Mit richtig Geld kann man hier alles kaufen, sogar ganze Rennen während der vier Grand-Prix-Tage: Der Formel-3-Event und die WTCC-Rennen der FIA werden vom Dachverband der Casinos – dem SJM mit seinen 20 Spielhöllen – finanziert. Die Casino-Gruppe Suncity gibt sich eine Road Sport Challenge, die Telefonkompanie CTM hält einen Touring Car Cup am Leben, das Hotel Fortuna verschafft einer Horde von asiatischen Honda-Integra-Kutschern die Chance, sich an Planken zu verschrotten, die City-of-Dreams-Hotelgruppe lässt Hochkaräter wie Edoardo Mortara, Lucas di Grassi und andere in üppigen GT-Boliden à la Audi R8 LMS ultra, Ferrari 458 und Porsche 911 GT3 R für sich strahlen.

Die Reiter von Rennmotorrädern, die in aberwitzigen Schräglagen ebenfalls durch Macau schwärmen, den Lack ihrer Helme und die Farbe ihrer Kutten an Mauerecken abraspeln, glänzen weniger, riskieren alles, sind hart im Nehmen. Stefano Bonetti, 35, aus Italien, stürzte mit seiner Kawasaki, klagte über Schmerzen im linken Bein. In der Klinik wurde konstatiert: Brustkorb eingedrückt, vier Rippen rechts gebrochen, Rückgrat an drei Stellen angeknickt, linker Oberschenkel gebrochen. Luis Car-reira, 35, aus Portugal, stürzte mit seiner Suzuki auch, klagte über nichts: Er starb 20 Minuten nach Ein-lieferung ins Spital.

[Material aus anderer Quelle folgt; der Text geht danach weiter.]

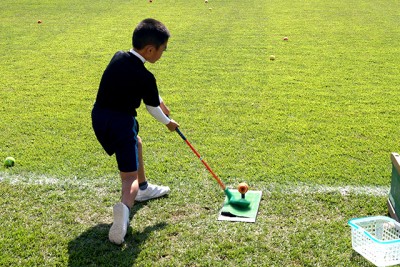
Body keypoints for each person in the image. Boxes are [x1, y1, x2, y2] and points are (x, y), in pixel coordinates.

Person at [91, 18, 179, 245]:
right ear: (150, 50)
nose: (163, 54)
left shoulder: (119, 56)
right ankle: (123, 212)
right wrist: (168, 122)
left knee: (136, 143)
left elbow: (152, 96)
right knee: (127, 177)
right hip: (121, 123)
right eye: (162, 50)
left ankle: (143, 188)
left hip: (100, 118)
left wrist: (162, 102)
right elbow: (151, 107)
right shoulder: (146, 77)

Für ihn gab’s eine Gedenkminute, und für Philipp Yau, 40, aus Hongkong, ebenfalls. Der hatte sich in seinem Chevrolet Cruze, einem ehemaligen WTCC-Werksauto, beim Qualifying für das CTM-Tourenwagen-Rennen ausgangs der superschnellen Mandarin-Rechtskurve totgefahren.

João Costa Antunes, Chef des «Macau Grand Prix Komitees», allgemein respektvoll mit «Engineer» angesprochen, kommentierte: «Nach 60 Jahren Grand Prix Macau ist der Sicherheitsstandard als akzeptabel zu betrachten. Alle, die hier Motorsport betreiben, wissen, dass er gefährlich ist.